Nous émettons l’hypothèse que le but de la poignée de main est d’apprendre quelque chose sur l’autre personne. Par conséquent, la méthodologie que nous proposons pour développer une poignée de main de type humain peut également faciliter le développement d’un système de classification de poignée de main, qui peut extraire des informations sur l’autre personne à partir de sa poignée de main. Après avoir regardé cette vidéo, il devrait avoir une bonne compréhension de la façon d’effectuer le tour unidimensionnel comme le test de poignée de main et comment nous allons évaluer les modèles de poignée de main soumis au premier tournoi international comme le test de poignée de main.
Cette étude présente un test de poignée de main de type Turing utilisant un système télérobotique pour évaluer la similarité des modèles de poignées de main artificielles aux poignées de main humaines. La méthode implique un paradigme de choix forcé où les sujets comparent des poignées de main et évaluent leur ressemblance humaine.
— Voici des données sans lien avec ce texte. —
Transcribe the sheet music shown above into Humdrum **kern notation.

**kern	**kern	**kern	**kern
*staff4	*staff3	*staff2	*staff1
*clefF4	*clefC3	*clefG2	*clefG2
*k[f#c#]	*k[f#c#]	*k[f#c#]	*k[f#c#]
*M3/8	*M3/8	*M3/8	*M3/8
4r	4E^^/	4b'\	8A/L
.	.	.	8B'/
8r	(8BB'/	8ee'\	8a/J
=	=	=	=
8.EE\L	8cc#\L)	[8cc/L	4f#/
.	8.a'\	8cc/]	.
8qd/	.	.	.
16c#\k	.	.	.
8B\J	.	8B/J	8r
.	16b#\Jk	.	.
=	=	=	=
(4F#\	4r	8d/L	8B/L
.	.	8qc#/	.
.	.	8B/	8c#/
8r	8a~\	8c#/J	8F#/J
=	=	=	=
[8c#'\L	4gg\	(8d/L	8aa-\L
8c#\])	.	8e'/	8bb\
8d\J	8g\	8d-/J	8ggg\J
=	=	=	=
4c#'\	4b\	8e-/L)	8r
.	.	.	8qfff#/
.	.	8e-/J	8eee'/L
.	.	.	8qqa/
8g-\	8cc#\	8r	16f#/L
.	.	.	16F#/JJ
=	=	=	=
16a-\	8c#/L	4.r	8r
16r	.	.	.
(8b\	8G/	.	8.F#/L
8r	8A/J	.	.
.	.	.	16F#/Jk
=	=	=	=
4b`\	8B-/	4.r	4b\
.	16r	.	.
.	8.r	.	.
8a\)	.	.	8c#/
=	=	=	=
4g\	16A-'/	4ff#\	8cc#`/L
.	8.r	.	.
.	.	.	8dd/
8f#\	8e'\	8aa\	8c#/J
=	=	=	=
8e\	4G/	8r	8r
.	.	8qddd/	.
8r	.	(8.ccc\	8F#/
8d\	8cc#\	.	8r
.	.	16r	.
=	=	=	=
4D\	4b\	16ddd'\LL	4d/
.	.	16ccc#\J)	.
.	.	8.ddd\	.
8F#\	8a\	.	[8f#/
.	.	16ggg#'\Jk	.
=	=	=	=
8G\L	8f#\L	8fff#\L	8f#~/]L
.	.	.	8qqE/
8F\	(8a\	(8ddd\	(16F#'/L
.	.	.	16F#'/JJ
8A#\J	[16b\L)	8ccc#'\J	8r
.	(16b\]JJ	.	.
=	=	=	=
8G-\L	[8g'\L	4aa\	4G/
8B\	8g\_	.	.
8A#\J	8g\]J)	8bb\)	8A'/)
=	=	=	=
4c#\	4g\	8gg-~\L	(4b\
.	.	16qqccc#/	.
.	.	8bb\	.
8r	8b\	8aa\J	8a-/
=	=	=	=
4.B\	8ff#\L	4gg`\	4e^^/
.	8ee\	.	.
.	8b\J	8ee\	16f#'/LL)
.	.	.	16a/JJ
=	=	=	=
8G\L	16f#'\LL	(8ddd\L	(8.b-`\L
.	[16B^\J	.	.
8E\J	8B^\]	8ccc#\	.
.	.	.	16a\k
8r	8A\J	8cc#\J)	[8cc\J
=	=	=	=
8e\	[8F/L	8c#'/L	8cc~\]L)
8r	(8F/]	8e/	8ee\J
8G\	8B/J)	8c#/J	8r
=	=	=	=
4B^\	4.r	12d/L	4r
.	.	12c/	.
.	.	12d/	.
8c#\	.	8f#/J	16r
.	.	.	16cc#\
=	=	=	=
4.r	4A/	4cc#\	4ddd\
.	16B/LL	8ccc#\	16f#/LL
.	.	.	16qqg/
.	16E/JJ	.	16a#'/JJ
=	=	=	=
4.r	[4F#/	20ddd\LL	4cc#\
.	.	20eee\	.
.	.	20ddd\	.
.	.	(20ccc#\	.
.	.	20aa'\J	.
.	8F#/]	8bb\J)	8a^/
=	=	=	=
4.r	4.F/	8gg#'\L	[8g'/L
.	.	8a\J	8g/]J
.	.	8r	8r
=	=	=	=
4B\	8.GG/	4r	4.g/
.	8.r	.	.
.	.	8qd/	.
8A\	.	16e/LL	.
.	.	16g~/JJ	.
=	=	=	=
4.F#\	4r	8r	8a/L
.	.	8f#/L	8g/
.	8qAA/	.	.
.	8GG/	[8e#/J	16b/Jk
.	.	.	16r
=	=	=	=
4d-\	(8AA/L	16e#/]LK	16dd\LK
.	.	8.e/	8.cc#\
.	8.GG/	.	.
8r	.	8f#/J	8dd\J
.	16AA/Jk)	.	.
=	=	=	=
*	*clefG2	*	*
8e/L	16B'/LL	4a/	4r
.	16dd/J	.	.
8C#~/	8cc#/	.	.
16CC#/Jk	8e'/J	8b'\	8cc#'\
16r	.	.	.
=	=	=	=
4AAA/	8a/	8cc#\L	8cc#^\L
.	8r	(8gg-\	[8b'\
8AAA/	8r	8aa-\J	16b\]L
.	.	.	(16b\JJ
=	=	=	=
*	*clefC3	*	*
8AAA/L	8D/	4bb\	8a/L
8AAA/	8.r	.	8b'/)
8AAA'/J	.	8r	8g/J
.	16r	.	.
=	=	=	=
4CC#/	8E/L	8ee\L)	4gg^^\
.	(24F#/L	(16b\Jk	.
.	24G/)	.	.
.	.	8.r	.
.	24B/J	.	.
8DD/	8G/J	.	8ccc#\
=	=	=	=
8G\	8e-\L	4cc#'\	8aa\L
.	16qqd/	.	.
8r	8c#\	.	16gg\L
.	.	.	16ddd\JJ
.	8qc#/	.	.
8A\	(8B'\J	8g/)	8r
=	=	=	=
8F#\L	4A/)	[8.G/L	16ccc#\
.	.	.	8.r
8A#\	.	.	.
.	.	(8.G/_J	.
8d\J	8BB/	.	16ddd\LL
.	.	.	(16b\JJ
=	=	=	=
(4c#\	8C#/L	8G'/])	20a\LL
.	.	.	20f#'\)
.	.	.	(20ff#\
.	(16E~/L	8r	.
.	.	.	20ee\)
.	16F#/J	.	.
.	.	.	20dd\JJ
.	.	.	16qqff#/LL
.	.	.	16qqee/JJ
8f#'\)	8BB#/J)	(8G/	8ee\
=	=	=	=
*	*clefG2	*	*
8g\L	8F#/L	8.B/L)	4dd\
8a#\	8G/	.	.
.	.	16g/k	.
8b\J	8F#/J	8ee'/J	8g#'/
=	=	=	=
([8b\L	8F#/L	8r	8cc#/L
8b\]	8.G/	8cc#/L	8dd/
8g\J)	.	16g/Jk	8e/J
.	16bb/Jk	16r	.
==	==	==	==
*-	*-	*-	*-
Assessing motor intelligence in computational models addresses a critical gap in human-robot interaction, particularly for applications requiring naturalistic motor behavior such as rehabilitation robotics and assistive devices. The Turing-like handshake test provides a quantitative framework to evaluate model fidelity to human motor patterns, supporting mechanistic de-risking in preclinical model development. This enables predictive confidence in target validation for neuromotor pathways and informs go/no-go decisions in early discovery stages focused on motor function restoration.
The method integrates into the discovery continuum by informing hypothesis testing in motor control pathways, enabling assay readiness through standardized motor output, and supporting analytics-driven comparisons of model performance against human benchmarks.